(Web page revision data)
↓↓↓

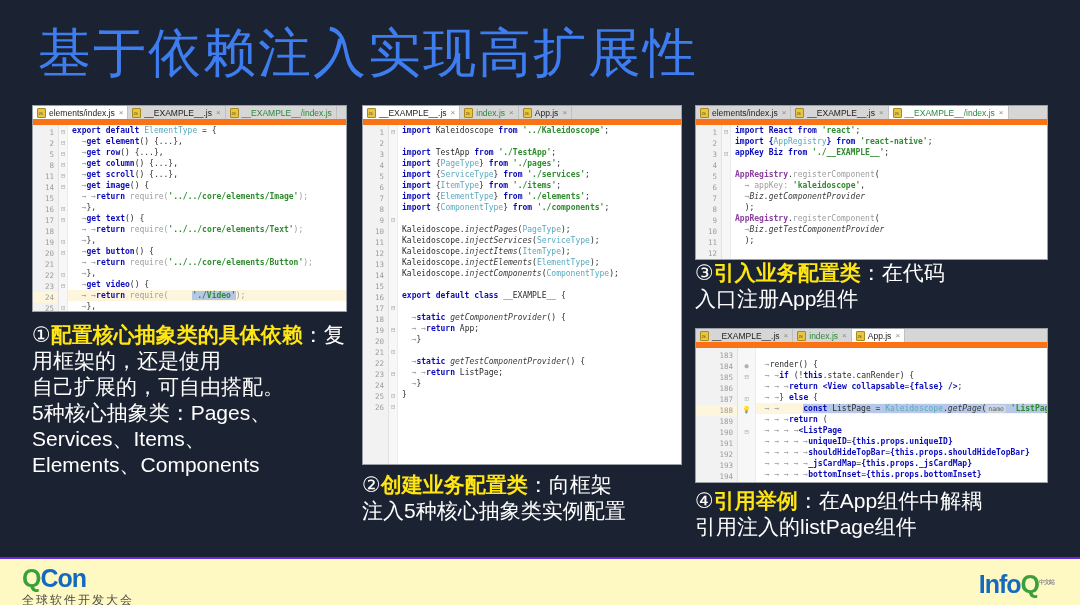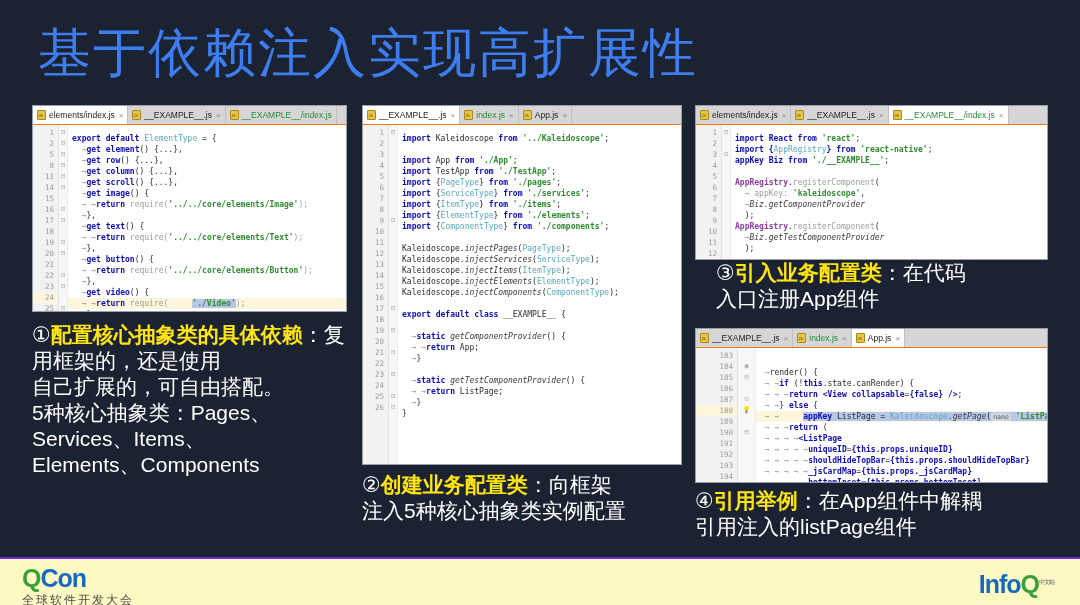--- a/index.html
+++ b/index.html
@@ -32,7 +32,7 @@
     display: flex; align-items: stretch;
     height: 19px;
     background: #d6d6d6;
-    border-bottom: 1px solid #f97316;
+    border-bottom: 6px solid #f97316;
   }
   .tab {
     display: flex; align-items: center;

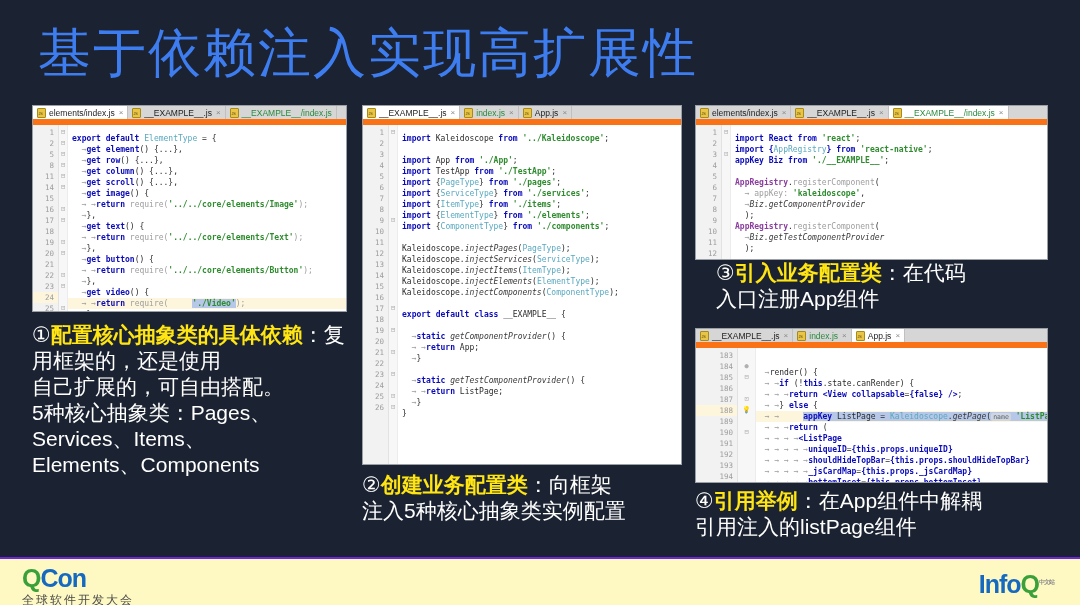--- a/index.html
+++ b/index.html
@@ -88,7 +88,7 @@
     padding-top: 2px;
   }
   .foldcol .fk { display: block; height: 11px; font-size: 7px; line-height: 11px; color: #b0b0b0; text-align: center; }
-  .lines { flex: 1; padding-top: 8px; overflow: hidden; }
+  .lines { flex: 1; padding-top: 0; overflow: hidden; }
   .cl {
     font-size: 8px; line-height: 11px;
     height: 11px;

↑↑↑

Problem to work on
Transcribe every entry word for word, but skip the pictures.

Output of the task
--- a/index.html
+++ b/index.html
@@ -32,7 +32,7 @@
     display: flex; align-items: stretch;
     height: 19px;
     background: #d6d6d6;
-    border-bottom: 1px solid #f97316;
+    border-bottom: 6px solid #f97316;
   }
   .tab {
     display: flex; align-items: center;

--- a/index.html
+++ b/index.html
@@ -88,7 +88,7 @@
     padding-top: 2px;
   }
   .foldcol .fk { display: block; height: 11px; font-size: 7px; line-height: 11px; color: #b0b0b0; text-align: center; }
-  .lines { flex: 1; padding-top: 8px; overflow: hidden; }
+  .lines { flex: 1; padding-top: 0; overflow: hidden; }
   .cl {
     font-size: 8px; line-height: 11px;
     height: 11px;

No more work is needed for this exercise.